----- Input data
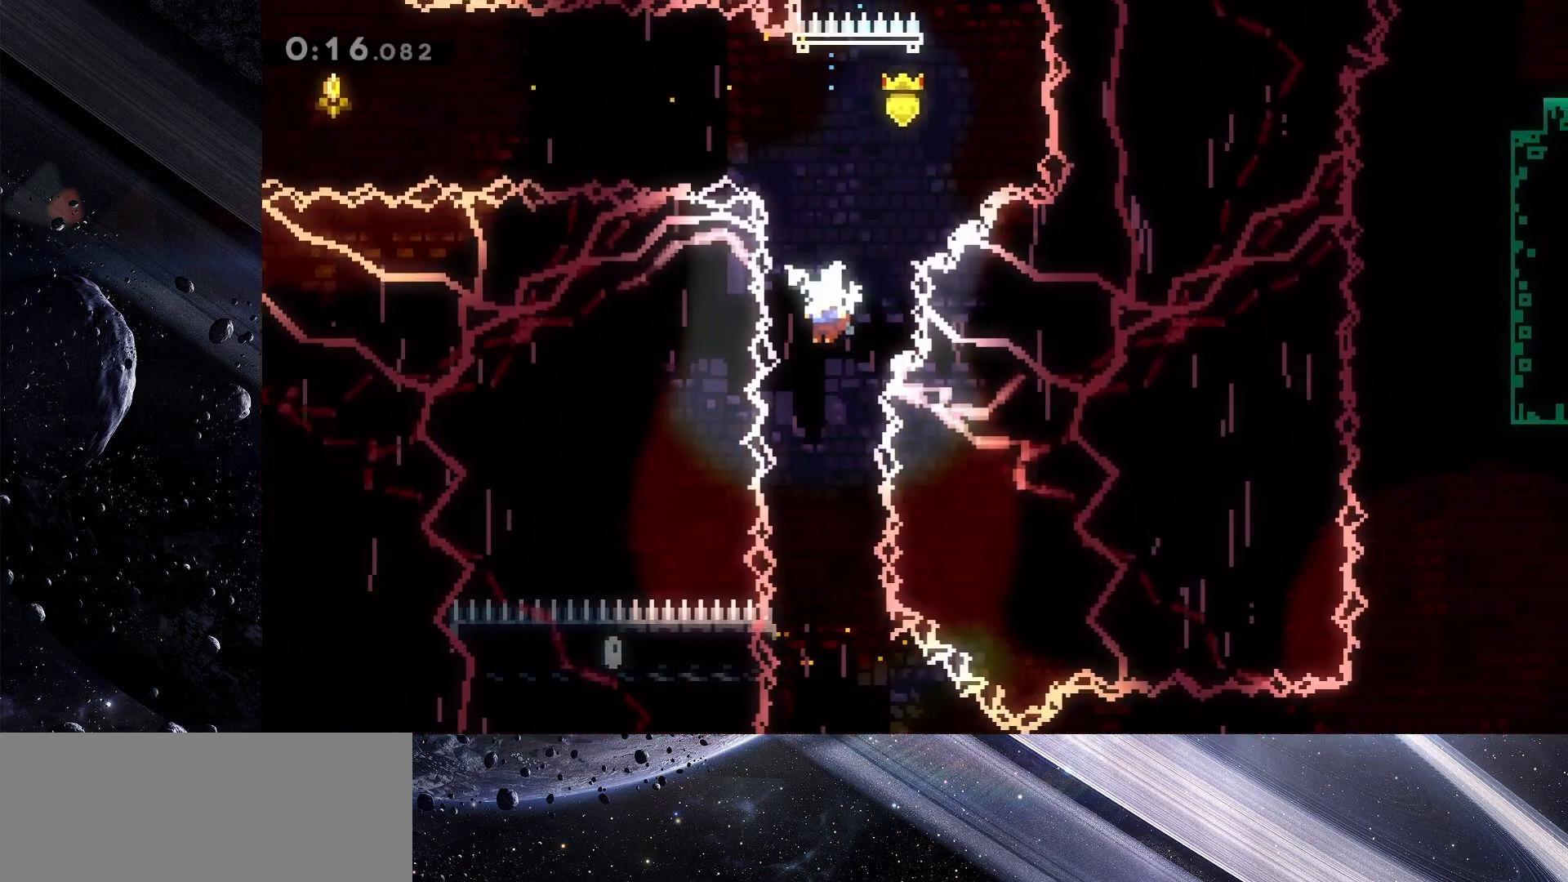
{"keys": ["right"], "events": [[267, "down", "down"], [417, "down", "up"], [417, "right", "down"]]}
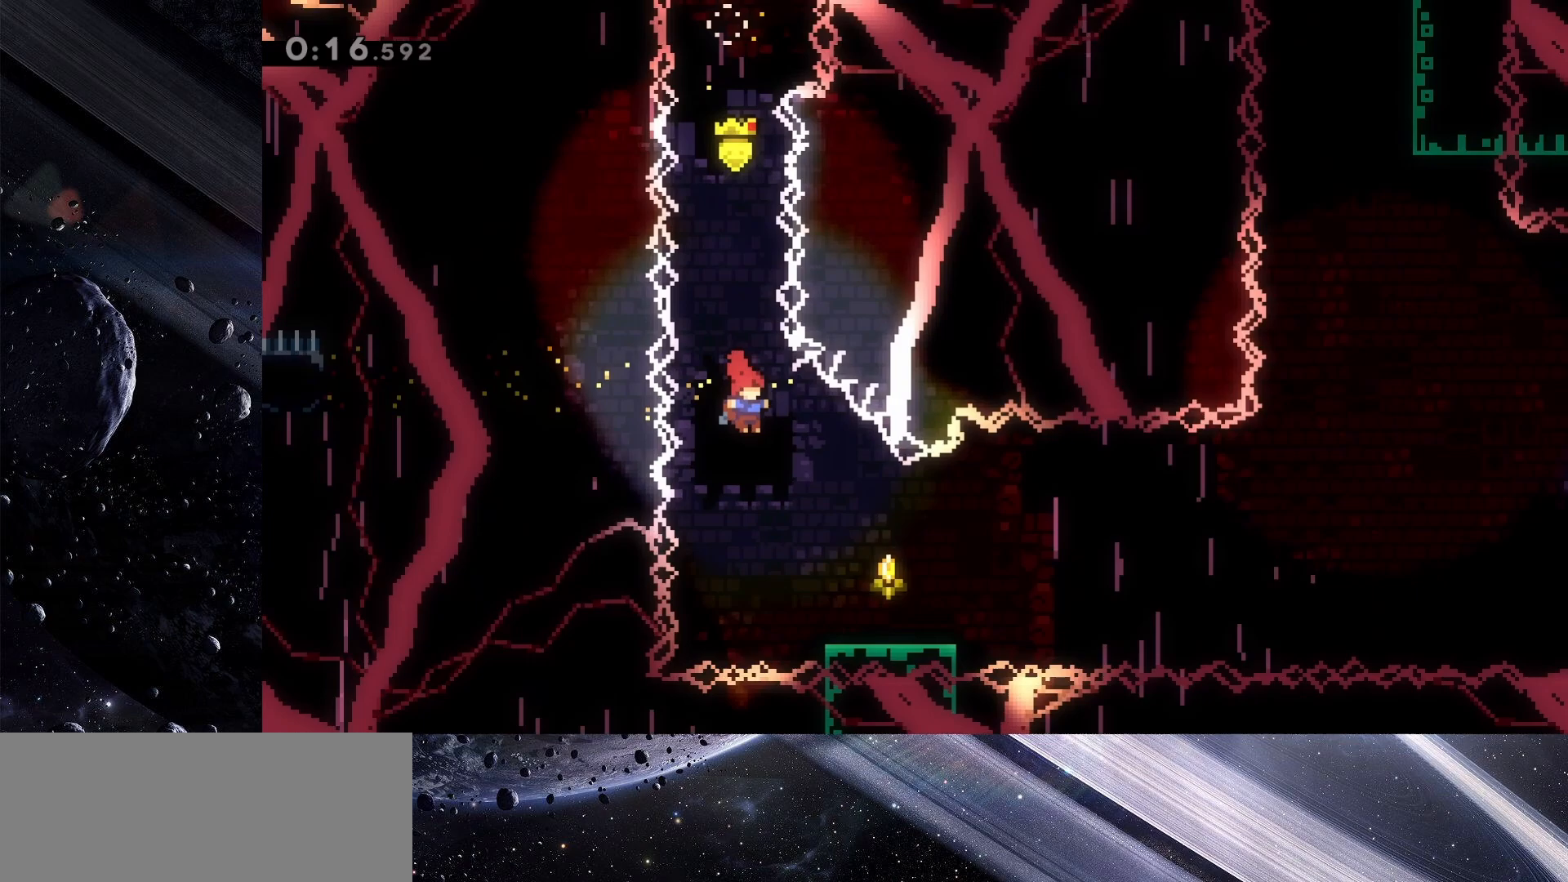
{"keys": ["jump", "right"], "events": [[233, "dash", "down"], [233, "down", "down"], [383, "dash", "up"], [433, "down", "up"], [433, "jump", "down"]]}
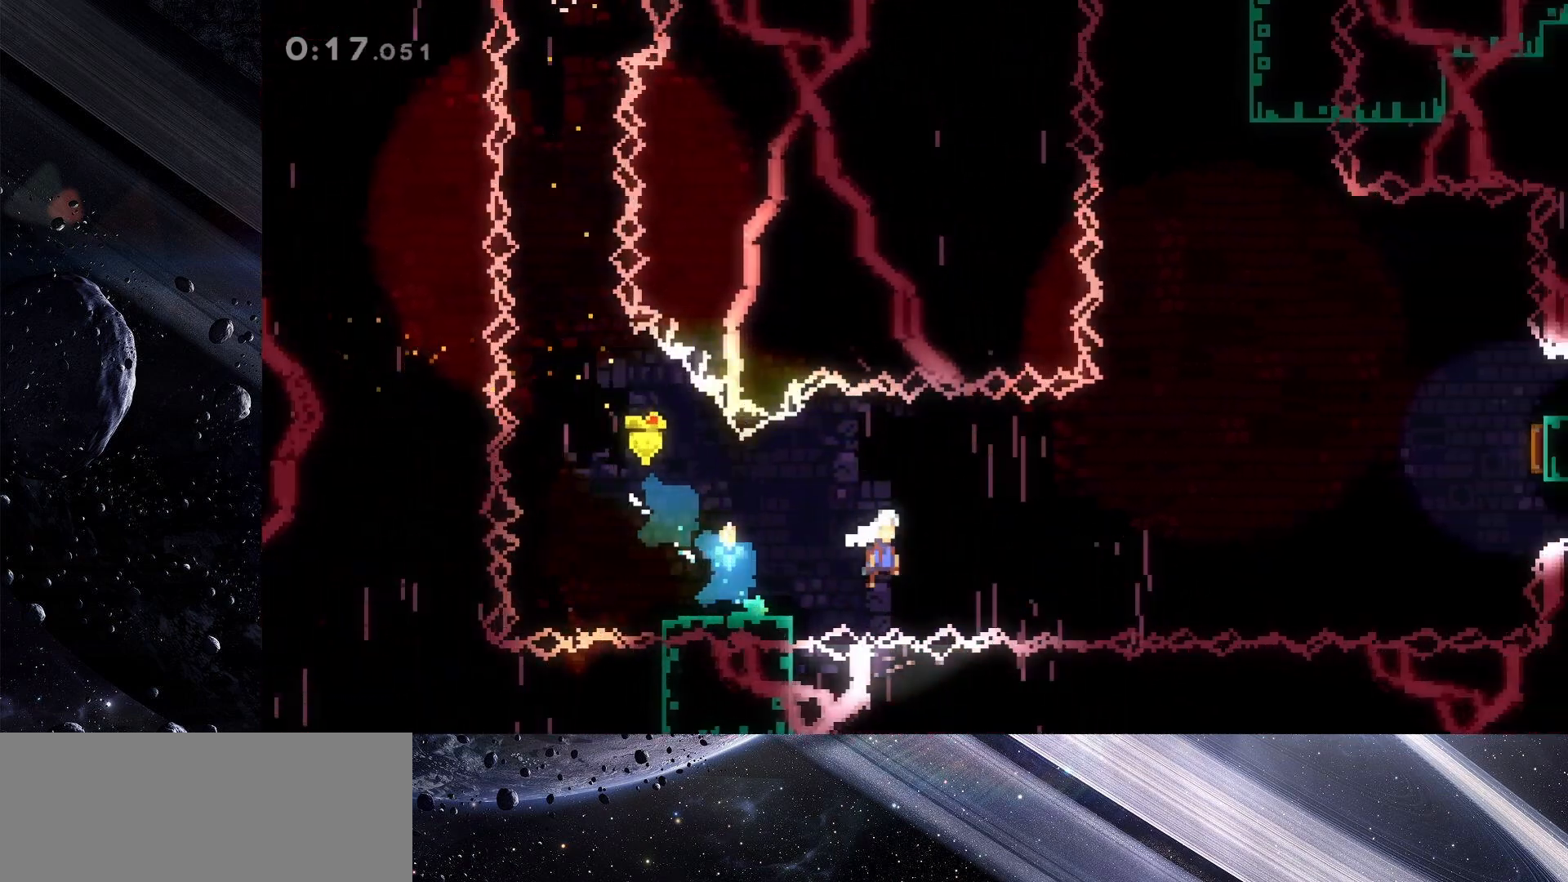
{"keys": ["dash", "jump", "right", "up"], "events": [[400, "up", "down"], [433, "dash", "down"]]}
----------
Task to carry out:
Word for word, repeat the data above with the pictures left out.

Your response:
{"keys": ["right"], "events": [[267, "down", "down"], [417, "down", "up"], [417, "right", "down"]]}
{"keys": ["jump", "right"], "events": [[233, "dash", "down"], [233, "down", "down"], [383, "dash", "up"], [433, "down", "up"], [433, "jump", "down"]]}
{"keys": ["dash", "jump", "right", "up"], "events": [[400, "up", "down"], [433, "dash", "down"]]}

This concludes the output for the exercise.